Start with the Key Takeaways at the top of this article. Set CloudWatch alarms today for the four critical metrics. Run VACUUM and ANALYZE on a schedule. And when something does go wrong, work through the eight-step troubleshooting checklist before anything else.

Disclaimer: This article reflects AWS Redshift features and behavior as of May 2025. AWS updates its services regularly, so check the official documentation before applying any steps to a live cluster.

FAQs

1. What is the difference between CloudWatch and Redshift system tables for monitoring?
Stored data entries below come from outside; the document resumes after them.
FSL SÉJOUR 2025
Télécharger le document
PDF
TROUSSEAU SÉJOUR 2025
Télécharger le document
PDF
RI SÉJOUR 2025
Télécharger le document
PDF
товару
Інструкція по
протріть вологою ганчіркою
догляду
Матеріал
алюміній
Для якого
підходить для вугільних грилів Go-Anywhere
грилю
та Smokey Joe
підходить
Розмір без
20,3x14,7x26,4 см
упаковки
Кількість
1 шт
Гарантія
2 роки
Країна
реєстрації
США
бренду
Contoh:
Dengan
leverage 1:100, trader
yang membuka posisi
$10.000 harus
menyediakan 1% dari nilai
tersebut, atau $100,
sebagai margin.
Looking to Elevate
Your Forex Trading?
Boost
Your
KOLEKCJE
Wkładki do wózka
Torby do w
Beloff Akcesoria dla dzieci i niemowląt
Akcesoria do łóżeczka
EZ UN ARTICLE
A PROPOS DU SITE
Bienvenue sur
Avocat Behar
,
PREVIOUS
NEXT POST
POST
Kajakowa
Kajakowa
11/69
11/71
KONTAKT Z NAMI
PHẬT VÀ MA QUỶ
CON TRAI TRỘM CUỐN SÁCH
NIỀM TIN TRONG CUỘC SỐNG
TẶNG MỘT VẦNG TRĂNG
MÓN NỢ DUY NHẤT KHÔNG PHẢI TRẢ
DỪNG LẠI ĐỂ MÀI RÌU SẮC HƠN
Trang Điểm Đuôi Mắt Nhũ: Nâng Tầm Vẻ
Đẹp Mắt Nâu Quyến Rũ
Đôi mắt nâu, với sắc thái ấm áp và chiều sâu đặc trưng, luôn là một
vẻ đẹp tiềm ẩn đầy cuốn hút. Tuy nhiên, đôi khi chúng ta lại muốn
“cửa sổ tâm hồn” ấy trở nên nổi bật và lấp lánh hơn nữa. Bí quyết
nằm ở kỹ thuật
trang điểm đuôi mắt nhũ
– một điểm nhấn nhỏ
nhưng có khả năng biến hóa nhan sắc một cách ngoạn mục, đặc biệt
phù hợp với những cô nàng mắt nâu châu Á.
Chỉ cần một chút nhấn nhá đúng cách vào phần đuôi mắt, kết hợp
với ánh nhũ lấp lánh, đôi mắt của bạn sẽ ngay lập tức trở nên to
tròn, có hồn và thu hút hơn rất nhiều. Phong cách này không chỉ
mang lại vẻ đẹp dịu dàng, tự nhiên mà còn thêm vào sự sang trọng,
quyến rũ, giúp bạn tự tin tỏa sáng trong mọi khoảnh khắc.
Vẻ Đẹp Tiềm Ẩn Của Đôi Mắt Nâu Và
CloudWatch shows cluster-level health, such as CPU, disk usage, network throughput, and query-related metrics. It helps you see when the cluster is under pressure.
Redshift system tables and SYS views show query-level details, such as WLM state, lock contention, disk spill, execution steps, and query history. CloudWatch tells you something is wrong; system tables help you find the exact query behind it.

2. How do I find slow queries in Amazon Redshift?

For live slow queries, check STV_INFLIGHT. For waiting or recent queries, use STV_RECENTS. For completed queries, use STL_QUERY or the Redshift Console Query and Database Monitoring page.
The Query Profiler adds a visual execution plan for troubleshooting. Enhanced query monitoring, announced in January 2025, adds query history, trend analysis, and deeper drill-downs.

3. What causes WLM queue wait time to spike?

WLM queue wait time rises when all available slots in a WLM service class are busy. New queries must wait until a slot becomes free.
Common causes include peak workload, long-running queries, too few slots, disk spill extending query time, or heavy and light queries sharing the same queue.

4. How do I check if a Redshift query is stuck or hung?

First, confirm the query appears in STV_INFLIGHT. Then run:
SELECT SUM(rows)
FROM stv_exec_state
WHERE query = <query_id>;
Run it twice, about 60 seconds apart. If the row count does not change, the query may not be progressing. Check SVV_TRANSACTIONS for blocking locks before terminating any session.

5. What is disk spill and how do I prevent it?

Disk spill happens when a query needs more memory than its WLM allocation and writes temporary data to disk. This can slow the query because disk I/O is slower than in-memory processing.
Detect it with query_temp_blocks_to_disk in SVL_QUERY_METRICS_SUMMARY. To reduce spill, review WLM memory, tune joins and sort keys, avoid unnecessary SELECT * queries, and keep table statistics updated.